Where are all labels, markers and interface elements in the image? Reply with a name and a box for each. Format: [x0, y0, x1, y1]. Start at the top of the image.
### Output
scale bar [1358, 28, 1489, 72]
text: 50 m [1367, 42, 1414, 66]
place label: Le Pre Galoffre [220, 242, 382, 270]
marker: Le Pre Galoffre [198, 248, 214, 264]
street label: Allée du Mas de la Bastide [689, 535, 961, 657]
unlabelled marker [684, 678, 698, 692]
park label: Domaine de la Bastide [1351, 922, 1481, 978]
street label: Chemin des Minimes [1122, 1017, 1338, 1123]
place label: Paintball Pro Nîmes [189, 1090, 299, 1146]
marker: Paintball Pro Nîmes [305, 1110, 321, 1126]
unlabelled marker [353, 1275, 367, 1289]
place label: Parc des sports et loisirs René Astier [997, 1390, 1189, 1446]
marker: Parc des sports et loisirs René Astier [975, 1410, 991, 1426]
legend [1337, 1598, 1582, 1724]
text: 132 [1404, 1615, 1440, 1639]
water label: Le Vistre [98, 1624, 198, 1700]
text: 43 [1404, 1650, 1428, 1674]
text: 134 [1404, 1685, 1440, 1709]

---

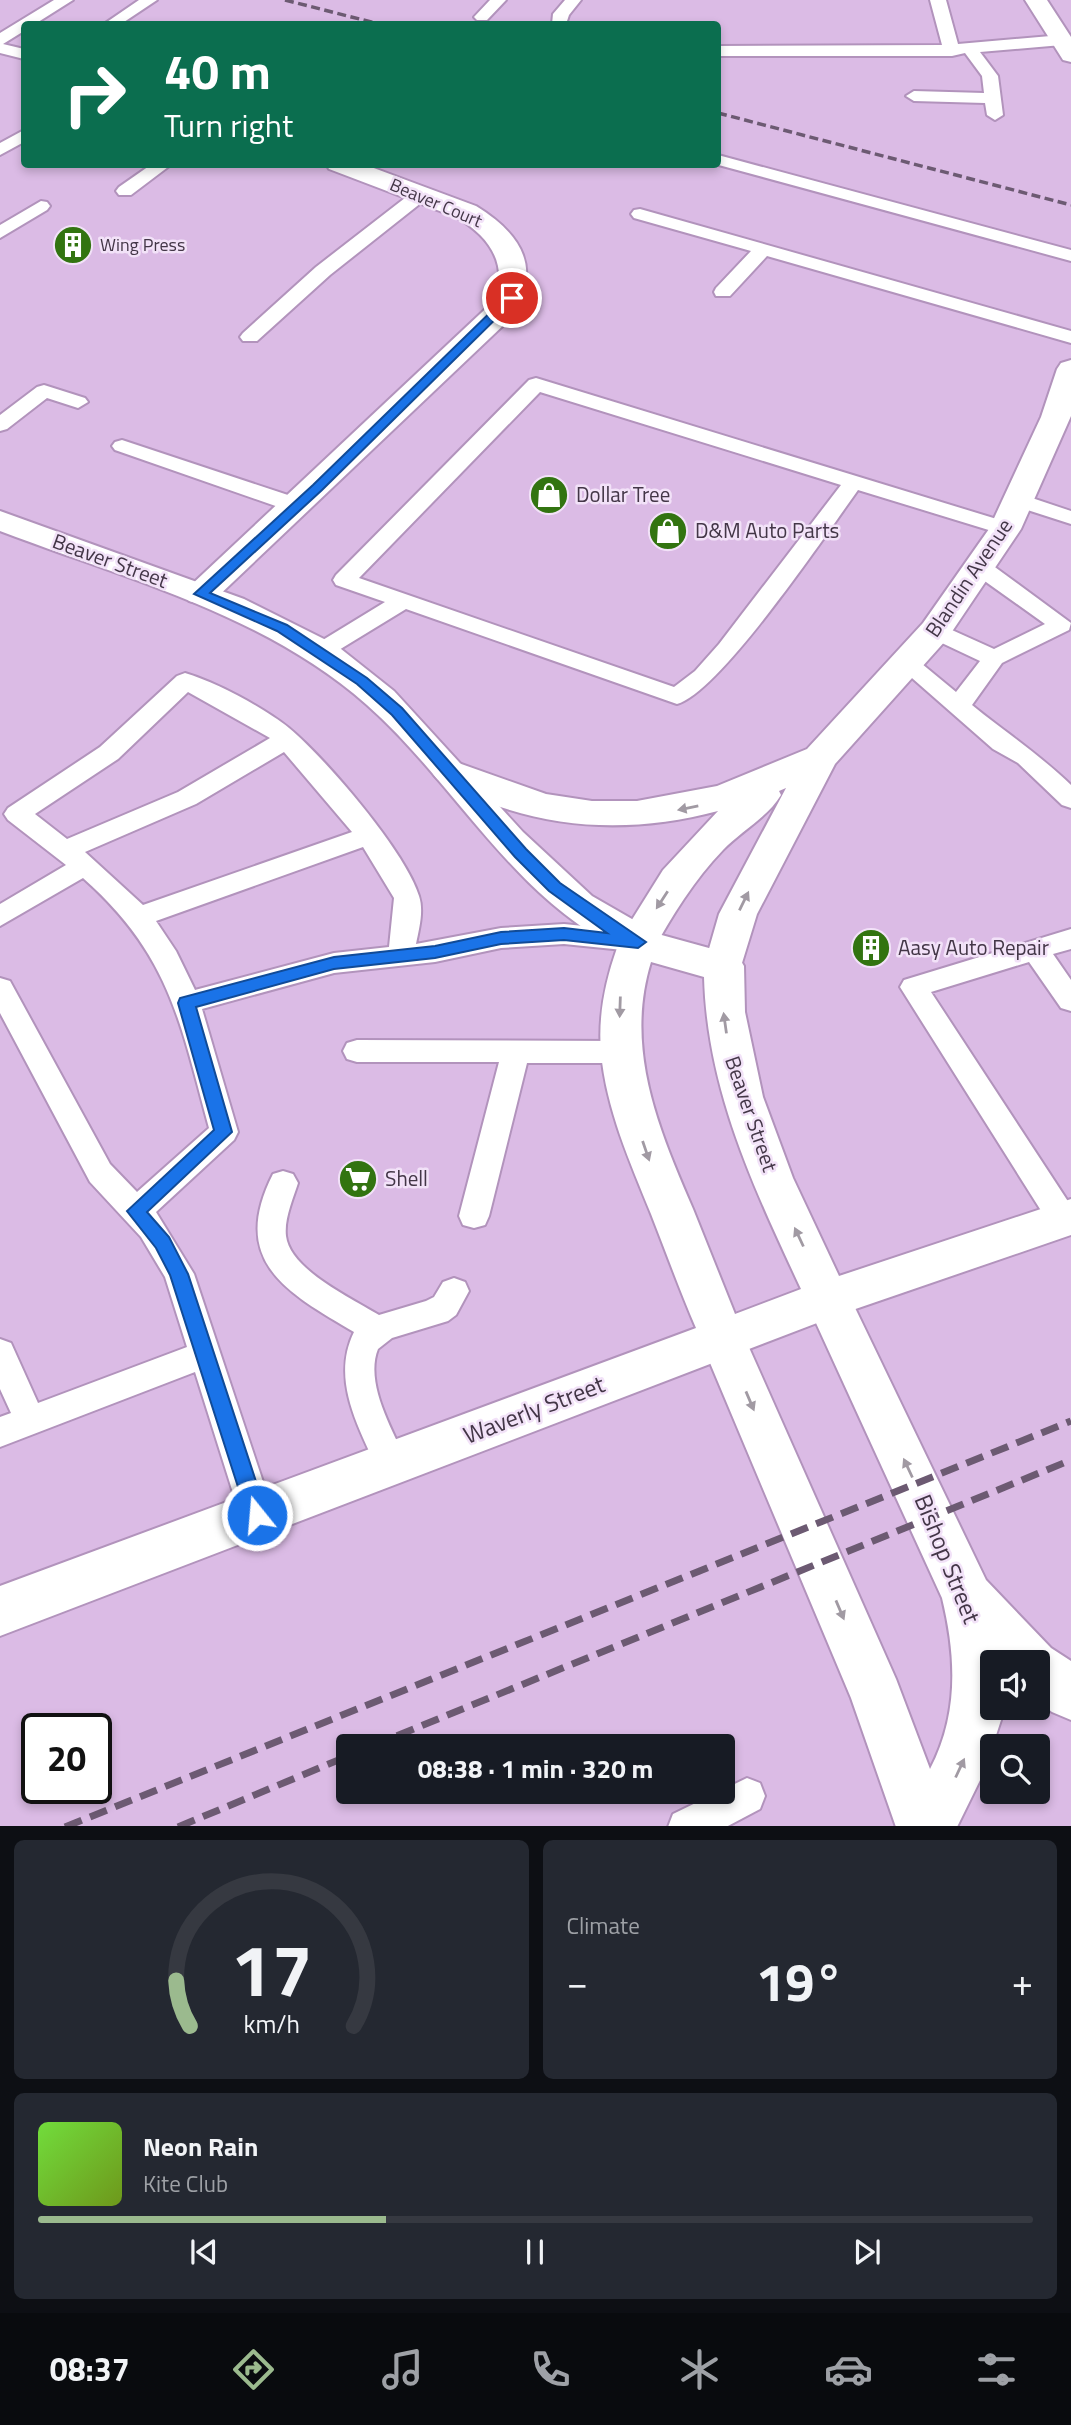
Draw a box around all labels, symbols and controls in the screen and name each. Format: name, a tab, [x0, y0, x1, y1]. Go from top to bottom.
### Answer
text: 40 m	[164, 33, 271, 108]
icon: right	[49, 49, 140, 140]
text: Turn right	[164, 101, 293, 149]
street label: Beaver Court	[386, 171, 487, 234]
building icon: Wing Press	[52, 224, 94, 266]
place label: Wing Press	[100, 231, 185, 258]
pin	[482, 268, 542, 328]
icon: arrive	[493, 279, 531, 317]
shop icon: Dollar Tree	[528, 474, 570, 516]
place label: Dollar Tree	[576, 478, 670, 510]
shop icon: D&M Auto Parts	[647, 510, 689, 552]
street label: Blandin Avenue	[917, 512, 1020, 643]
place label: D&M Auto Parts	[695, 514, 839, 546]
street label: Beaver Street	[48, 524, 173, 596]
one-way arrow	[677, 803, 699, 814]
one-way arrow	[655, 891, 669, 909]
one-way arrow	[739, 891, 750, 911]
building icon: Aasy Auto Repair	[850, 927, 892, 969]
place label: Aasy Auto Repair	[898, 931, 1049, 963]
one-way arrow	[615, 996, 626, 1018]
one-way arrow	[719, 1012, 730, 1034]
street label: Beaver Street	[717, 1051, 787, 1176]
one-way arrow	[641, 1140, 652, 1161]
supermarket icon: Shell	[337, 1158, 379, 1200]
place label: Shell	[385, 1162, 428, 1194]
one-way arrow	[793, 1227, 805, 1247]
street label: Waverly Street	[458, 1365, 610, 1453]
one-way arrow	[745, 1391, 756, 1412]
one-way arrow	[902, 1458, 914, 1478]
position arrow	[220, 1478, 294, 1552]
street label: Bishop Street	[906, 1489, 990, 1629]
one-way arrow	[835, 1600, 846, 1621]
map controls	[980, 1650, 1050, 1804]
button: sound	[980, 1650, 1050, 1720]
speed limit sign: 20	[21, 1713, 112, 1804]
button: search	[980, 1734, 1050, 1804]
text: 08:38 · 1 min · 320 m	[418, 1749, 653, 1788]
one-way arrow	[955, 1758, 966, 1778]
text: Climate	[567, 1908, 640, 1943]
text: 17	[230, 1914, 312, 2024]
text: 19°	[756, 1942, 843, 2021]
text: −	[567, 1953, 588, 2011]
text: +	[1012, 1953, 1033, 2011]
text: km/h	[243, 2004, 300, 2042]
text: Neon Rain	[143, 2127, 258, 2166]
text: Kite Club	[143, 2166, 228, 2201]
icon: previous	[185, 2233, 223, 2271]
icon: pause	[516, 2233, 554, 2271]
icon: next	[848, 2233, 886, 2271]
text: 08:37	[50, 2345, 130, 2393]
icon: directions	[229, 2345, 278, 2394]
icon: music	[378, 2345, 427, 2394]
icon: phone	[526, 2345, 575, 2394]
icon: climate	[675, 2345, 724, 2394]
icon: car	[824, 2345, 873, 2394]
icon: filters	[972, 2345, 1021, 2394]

WHAT IS NEEDED: Report each line in the data that holds the word "Format".

RESPONSE BOX:
Where are all labels, markers and interface elements in the image? Reply with a name and a box for each. Format: [x0, y0, x1, y1]. Start at the top of the image.
Draw a box around all labels, symbols and controls in the screen and name each. Format: name, a tab, [x0, y0, x1, y1]. Go from top to bottom.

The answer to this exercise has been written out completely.